Worryingly, it said that it would also re-evaluate its men’s race sponsorship commitments and would support those ‘which insist on fundamental change.’ It has not stated what it requires from those organisers, and what cuts it was otherwise considering.

However it made clear that it wasn’t planning on ending all association with the sport. “Exergy shall continue to support women’s and junior cycling through the professional women’s cycling team, ExergyTWENTY16, and expand opportunities for women to excel,” it stated. “The company shall also continue to support USA Cycling and the many events involved. The company shall continue to contribute to a groundswell of supportive efforts which focus on cultivating ethics, grace, and commitment emblematic of cycling like the Fast Freddie Foundation and youth development.

“This critical decision has been forced upon many of cycling’s major sponsors, and although Exergy Development Group shall continue to enable youth development and provide parity into women’s cycling, the company requires massive overhaul to the system to produce a sport that can be trusted and respected before it returns to its previous sponsorship participation.”

It’s position echoes that of Rabobank, which pulled its support from its men’s team shortly after the USADA reasoned decision in to the Armstrong/US Postal Service investigation was published.
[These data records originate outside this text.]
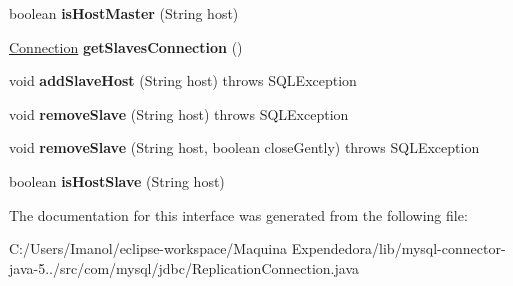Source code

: \begin{DoxyCompactItemize}
boolean {\bfseries is\+Host\+Master} (String host)
\item 
\mbox{\label{interfacecom_1_1mysql_1_1jdbc_1_1_replication_connection_a3d5eca9f4948913c195df0b6844b4ea9}} 
\mbox{\hyperlink{interfacecom_1_1mysql_1_1jdbc_1_1_connection}{Connection}} {\bfseries get\+Slaves\+Connection} ()
\item 
\mbox{\label{interfacecom_1_1mysql_1_1jdbc_1_1_replication_connection_a5e45a697f5acd01434d3bba0f25cb592}} 
void {\bfseries add\+Slave\+Host} (String host)  throws S\+Q\+L\+Exception
\item 
\mbox{\label{interfacecom_1_1mysql_1_1jdbc_1_1_replication_connection_ab3d561fff1066ab5f6fc84bacb4db5df}} 
void {\bfseries remove\+Slave} (String host)  throws S\+Q\+L\+Exception
\item 
\mbox{\label{interfacecom_1_1mysql_1_1jdbc_1_1_replication_connection_aab4f0231968decf178bab248e9b84ecb}} 
void {\bfseries remove\+Slave} (String host, boolean close\+Gently)  throws S\+Q\+L\+Exception
\item 
\mbox{\label{interfacecom_1_1mysql_1_1jdbc_1_1_replication_connection_a6a0c77450b090ec070b22b00b7e8759e}} 
boolean {\bfseries is\+Host\+Slave} (String host)
\end{DoxyCompactItemize}


The documentation for this interface was generated from the following file\+:\begin{DoxyCompactItemize}
\item 
C\+:/\+Users/\+Imanol/eclipse-\/workspace/\+Maquina Expendedora/lib/mysql-\/connector-\/java-\/5../src/com/mysql/jdbc/Replication\+Connection.\+java\end{DoxyCompactItemize}
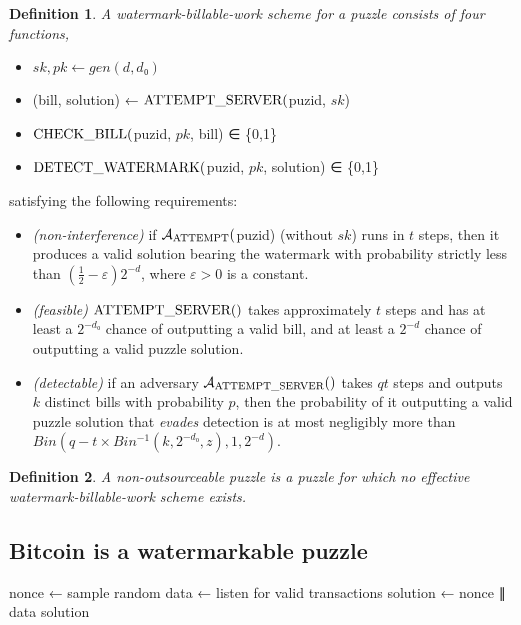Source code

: \documentclass{article}
\newtheorem{definition}{Definition}
\newcommand{\hash}{\mathcal{H}}
\newcommand{\adv}{\mathcal{A}}
\newcommand{\tn}{\textnormal}
\newcommand{\unn}[1]{\uppercase\tn{#1}}
\begin{document}
\begin{definition}A watermark-billable-work scheme for a puzzle consists of four functions,
\end{definition}
\begin{itemize}
\item $sk,pk ← gen(d,d₀)$
\item (bill, solution) ← $\unn{attempt\_server}($puzid, $sk$)
\item $\unn{check\_bill}($puzid, $pk$, bill) ∈ \{0,1\}
\item $\unn{detect\_watermark}($puzid, $pk$, solution) ∈ \{0,1\}
\end{itemize}
satisfying the following requirements:
\begin{itemize}
\item {\em (non-interference)} if $\adv_{\unn{attempt}}($puzid) (without $sk$) runs in $t$ steps, then it produces a valid solution bearing the watermark with probability strictly less than $(\frac{1}{2}-ε)2^{-d}$, where $ε>0$ is a constant.
\item {\em (feasible)} $\unn{attempt\_server}()$ takes approximately $t$ steps and has at least a $2^{-d₀}$ chance of outputting a valid bill, and at least a $2^{-d}$ chance of outputting a valid puzzle solution.
\item {\em (detectable)} if an adversary $\adv_{\unn{attempt\_server}}()$ takes $qt$ steps and outputs $k$ distinct bills with probability $p$, then the probability of it outputting a valid puzzle solution that {\em evades} detection is at most negligibly more than $Bin(q-t×Bin^{-1}(k,2^{-d₀},z), 1, 2^{-d})$.
\end{itemize}

\begin{definition}
A non-outsourceable puzzle is a puzzle for which no effective watermark-billable-work scheme exists.
\end{definition}

\subsection{Bitcoin is a watermarkable puzzle}

\begin{algorithmic}[0]
    \State nonce ← sample random
    \State data ← listen for valid transactions
    \State solution ← nonce ∥ data
    \State \Return solution
  \EndFunction
  \State

    \State \Return {$\hash($puzid$ || $solution$) < 2^{-d}$}
  \EndFunction
\end{algorithmic}
\end{document}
However unlike Rabobank, which suffered negative press due to the Rasmussen affair and other situations, Team Exergy has not itself been involved in any doping cases.

Rabobank – and now Exergy’s – position contrasts with that of the Lotto and Belisol companies, which back the team of the same name.

In October the Belgian national lottery Lotto said that it “opts for a different approach, in particular the move towards a pure cycling. The large number of cycling fans are entitled to a sport where everyone competes on an equal footing and therefore has an equal chances of success.”

It added that it felt that backers had a responsibility to help effect positive change. “Sponsors who believe in the future of cycling should not continue to look back on yesterday but today, with the experience of the past, to look to tomorrow and help build the future of cycling.”